La transposition d'une configuration héros contre antagoniste qu'on peut considérer comme habituelle, à deux personnages féminins, bien écrits, complexes, troublants et attachants, donne immédiatement à Killing Eve un souffle novateur. Et en transposant le modèle, Phoebe Waller-Bridge le déconstruit. Dès le pilote, on comprenait qu'il s'agissait en partie de montrer que raconter une histoire que d'aucuns qualifiraient de classique avec un autre point de vue suffit à dépoussiérer le concept.

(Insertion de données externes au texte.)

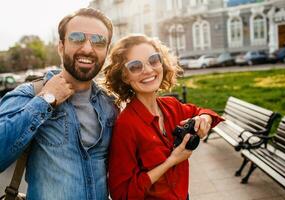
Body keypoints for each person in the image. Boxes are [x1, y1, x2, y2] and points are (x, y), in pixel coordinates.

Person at [0, 8, 118, 200]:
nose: (88, 48)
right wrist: (46, 100)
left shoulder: (110, 105)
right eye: (77, 38)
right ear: (61, 47)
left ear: (107, 50)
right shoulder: (30, 95)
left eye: (98, 41)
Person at [104, 34, 224, 199]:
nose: (148, 70)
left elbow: (205, 112)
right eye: (135, 66)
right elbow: (122, 194)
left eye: (153, 60)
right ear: (125, 76)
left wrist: (204, 119)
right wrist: (171, 161)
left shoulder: (172, 105)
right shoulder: (126, 125)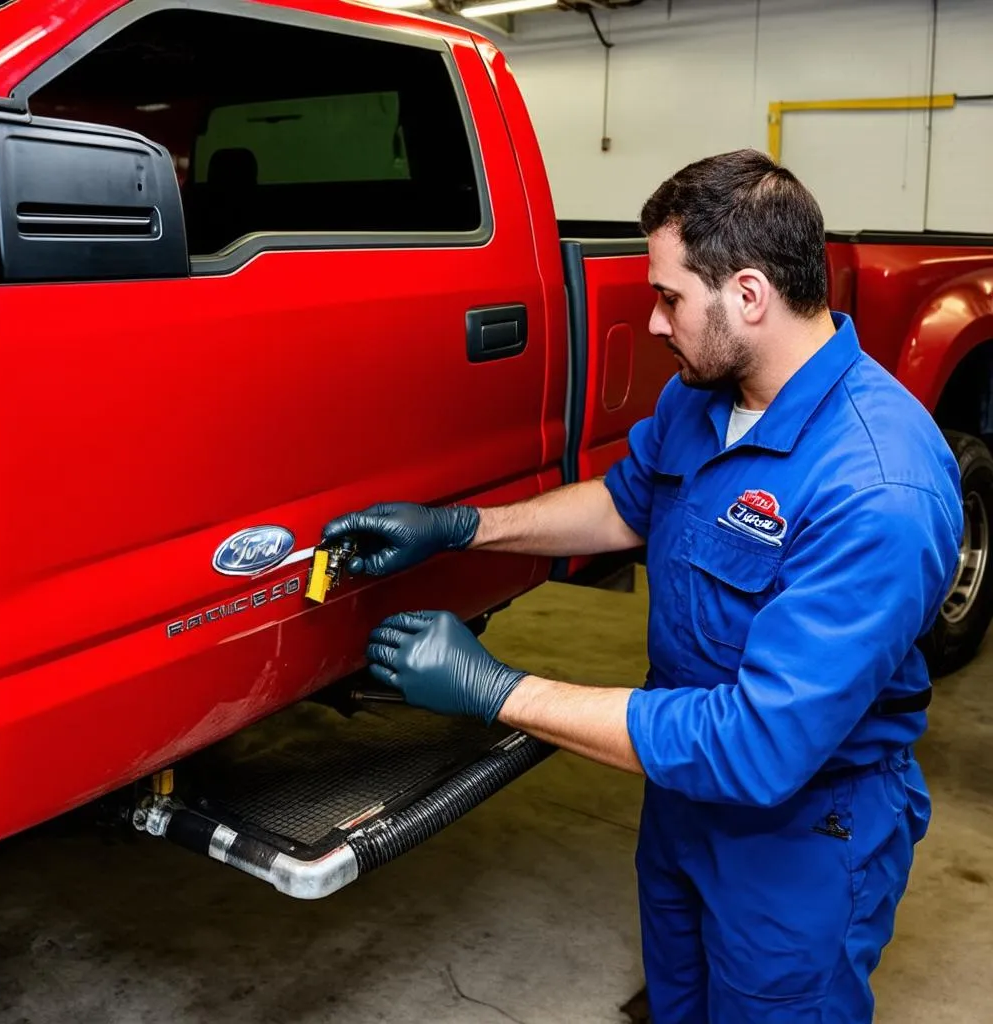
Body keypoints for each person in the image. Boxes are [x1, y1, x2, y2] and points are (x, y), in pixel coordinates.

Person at [320, 149, 963, 1023]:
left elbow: (759, 746)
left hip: (801, 832)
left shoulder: (878, 488)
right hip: (679, 789)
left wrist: (498, 690)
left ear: (747, 294)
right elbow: (628, 507)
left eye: (669, 297)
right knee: (677, 1001)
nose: (655, 324)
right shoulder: (706, 394)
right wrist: (463, 526)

Une équipe créative à majorité féminine
L'équipe de production est majoritairement féminine, tout comme celle des scénaristes, et la plupart des épisodes sont réalisés par des femmes. Quant au poste de showrunner, il est renouvelé chaque saison et toujours occupé par une showrunneuse. Ainsi, après Phoebe Waller-Bridge, le siège était occupé par Emerald Fennell en saison, puis par Suzanne Heathcote cette année pour la saison 3, et c'est Laura Neal qui devrait diriger les opérations pour la saison 4 à venir. La bande-originale, quant à elle, est essentiellement composée de titres interprétés par des voix féminines : celle de Jade Vincent, chanteuse du groupe Unloved, résonne à plusieurs reprises, et on entend aussi Françoise Hardy, Anna Karina ou Brigitte Bardot.
Pour autant, Killing Eve n'est pas écrite qu'à l'attention d'un public féminin (qui aurait pu se sentir sous-représenté à l'écran - et à juste titre - dans un genre pourtant particulièrement affectionné par les femmes), mais montre au contraire qu'on peut injecter du féminisme dans une oeuvre par ailleurs rythmée par le féminin sans laisser le public masculin de côté. Les hommes aussi ont besoin d'héroïnes, écrites et dirigées par des femmes. Le monde a besoin d'héroïnes, et d'antihéroïnes.
Des comédiennes (et des comédiens) qui crèvent l'écran
Killing Eve a beau être brillante, noire à souhait et soigneusement mise en scène, elle ne serait rien sans ses acteurs. D'abord, sans l'interprétation magistrale de ses deux interprètes principales : Sandra Oh, qu'on adorait déjà dans Grey's Anatomy, captivante et juste dans le rôle d'Eve Polastri, brutalement extirpée de son quotidien fort ennuyeux et à qui l'on offre la possibilité inattendue d'éprouver son talent d'enquêtrice et par là-même ses limites ; et Jodie Comer, que l'on connaissait moins en France et qui est une véritable révélation dans le rôle de Villanelle, dont la cruauté, que n'égalent que son humour et son amour des belles choses, nous ravit à chaque instant.
Leurs performances, qui se répondent et se complètent, sont rehaussées par celles, moins flamboyantes mais tout aussi impeccables, des seconds rôles : Fiona Shaw en tête en directrice de section du M6 à la main de fer, Sean Delaney en side-kick dévoué, Owen McDonnell en mari délaissé ou encore Kim Bodnia en mentor désabusé. On s'attache sincèrement à tout ce petit monde et on en redemande, tant la mécanique est bien huilée. Après une saison 1 proche de la perfection, la saison 2 a amplement tenu ses promesses et on peut d'ors et déjà dire que la saison 3, dont la diffusion a commencé la semaine dernière, démarre très fort. Heureusement, l'épisode 2 est disponible dès aujourd'hui sur myCanal.